Okay, I see. I'm actually getting a runtime error with this example now,
which I didn't have before, so perhaps something changed in a recent
update? For example, if Test_barcode.txt just consists of
AAAAAAAAAA,1
GAAAAAAAAA,2
then when I run
bartender_single_com -f Test_barcode.txt -o Test -c 1
I get the output:
Running bartender
Loading barcodes from the file
It takes 00:00:00 to load the barcodes from Test3_barcode.txt
Start to clustering barcode with length 10
Using two sample unpooled test
transforming the barcodes into clusters
Initial number of unique reads: 2
The distance threshold is 2
Clustering iteration 1
terminate called after throwing an instance of 'std::runtime_error'
what(): The seed position is larger than the barcode length!

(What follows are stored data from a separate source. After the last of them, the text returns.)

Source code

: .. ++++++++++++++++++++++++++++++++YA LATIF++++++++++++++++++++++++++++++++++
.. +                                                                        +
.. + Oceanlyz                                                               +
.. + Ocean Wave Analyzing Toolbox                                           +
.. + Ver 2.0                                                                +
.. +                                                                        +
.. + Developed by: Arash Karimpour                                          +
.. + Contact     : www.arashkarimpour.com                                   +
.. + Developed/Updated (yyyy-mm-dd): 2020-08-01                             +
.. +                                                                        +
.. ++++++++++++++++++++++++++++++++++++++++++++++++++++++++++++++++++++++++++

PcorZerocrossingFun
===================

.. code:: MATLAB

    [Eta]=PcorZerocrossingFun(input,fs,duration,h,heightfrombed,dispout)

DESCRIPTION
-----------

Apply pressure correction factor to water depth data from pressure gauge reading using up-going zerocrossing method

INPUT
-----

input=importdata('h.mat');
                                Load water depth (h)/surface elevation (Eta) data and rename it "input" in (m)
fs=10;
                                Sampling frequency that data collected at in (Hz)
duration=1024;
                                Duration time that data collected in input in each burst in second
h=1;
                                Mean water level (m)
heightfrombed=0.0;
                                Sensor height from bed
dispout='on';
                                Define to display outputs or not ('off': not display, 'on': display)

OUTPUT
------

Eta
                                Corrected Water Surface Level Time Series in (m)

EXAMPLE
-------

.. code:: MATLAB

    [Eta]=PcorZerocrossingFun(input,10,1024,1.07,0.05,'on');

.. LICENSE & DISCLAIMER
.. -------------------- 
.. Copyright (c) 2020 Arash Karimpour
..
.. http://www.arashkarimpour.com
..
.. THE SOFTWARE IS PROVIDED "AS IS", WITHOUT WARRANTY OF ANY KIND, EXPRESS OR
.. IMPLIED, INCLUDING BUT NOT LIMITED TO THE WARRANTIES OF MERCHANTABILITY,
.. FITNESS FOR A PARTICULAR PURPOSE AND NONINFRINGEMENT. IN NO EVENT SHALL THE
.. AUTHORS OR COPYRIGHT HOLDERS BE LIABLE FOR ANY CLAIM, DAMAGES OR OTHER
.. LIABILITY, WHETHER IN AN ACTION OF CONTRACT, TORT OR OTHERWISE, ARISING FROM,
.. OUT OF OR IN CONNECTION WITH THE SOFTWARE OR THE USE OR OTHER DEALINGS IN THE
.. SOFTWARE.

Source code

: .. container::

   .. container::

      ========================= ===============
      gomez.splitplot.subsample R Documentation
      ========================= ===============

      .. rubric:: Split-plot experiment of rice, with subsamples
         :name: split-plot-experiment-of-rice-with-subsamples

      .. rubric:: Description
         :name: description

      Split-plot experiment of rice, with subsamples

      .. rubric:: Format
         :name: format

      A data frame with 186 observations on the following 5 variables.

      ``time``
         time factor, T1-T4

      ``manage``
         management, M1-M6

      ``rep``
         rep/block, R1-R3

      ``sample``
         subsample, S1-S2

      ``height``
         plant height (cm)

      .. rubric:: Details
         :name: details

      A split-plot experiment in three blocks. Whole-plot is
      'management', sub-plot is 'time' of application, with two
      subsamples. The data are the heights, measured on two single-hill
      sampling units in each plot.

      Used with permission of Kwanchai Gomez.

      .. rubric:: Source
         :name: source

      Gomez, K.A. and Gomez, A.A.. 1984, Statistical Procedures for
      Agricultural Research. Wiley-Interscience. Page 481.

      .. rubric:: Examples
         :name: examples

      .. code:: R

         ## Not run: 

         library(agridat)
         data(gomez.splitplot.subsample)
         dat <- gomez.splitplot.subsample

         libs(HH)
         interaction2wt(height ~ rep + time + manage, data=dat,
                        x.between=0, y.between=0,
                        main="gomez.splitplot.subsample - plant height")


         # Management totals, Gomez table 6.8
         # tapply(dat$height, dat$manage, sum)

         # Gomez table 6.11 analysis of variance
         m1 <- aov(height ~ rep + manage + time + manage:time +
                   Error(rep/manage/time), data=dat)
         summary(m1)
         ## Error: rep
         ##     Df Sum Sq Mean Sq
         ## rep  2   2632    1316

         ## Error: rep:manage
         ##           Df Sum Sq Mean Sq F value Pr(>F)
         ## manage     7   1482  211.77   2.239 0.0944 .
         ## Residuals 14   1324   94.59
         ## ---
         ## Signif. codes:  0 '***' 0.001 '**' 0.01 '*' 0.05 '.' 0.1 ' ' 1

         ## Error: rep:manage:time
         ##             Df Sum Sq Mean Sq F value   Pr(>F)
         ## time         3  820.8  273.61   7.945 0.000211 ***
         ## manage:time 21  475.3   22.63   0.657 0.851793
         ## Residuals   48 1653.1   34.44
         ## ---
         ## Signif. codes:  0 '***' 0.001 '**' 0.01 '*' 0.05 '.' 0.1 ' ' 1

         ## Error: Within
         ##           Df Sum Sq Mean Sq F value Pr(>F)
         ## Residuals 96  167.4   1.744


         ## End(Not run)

On Friday, July 28, 2017 at 9:22:04 PM UTC-4, 赵路 wrote:
Hi Michael,
It is expected. This two sequences will never be compared and merged because there is only on seed position (the first bp). Bartender first distributes sequences into different bins and merge sequences within each bin. These two sequences will be put in 2 different bins by this only seed bp. Literally AAAAAAAAAA will be put in the first bin and GAAAAAAAAA will be the in the third bin. And bartender finishes the clustering step after this as it already went through all seed positions. Bartender is not a general string clustering algorithm but is designed to solve barseq data with large barcode library and sufficient sequencing depth.
Hope it helps.
Best,
Lu
Hi Lu,
Thanks for checking with regard to the reverse complements. I also have a question about clustering, which is confusing me in
the following simple example. I created a barcode file with 1200
barcodes that are exactly the same ("AAAAAAAAAA") and one that is a
single mismatch away ("GAAAAAAAAA"). I would expect that single
mismatched barcode to be clustered in with the others, but it remains a
separate cluster, even when I set -z -1, which I thought would make
cluster merging decisions based on Hamming distance only. Do you know
what is happening here?
Many thanks,
Michael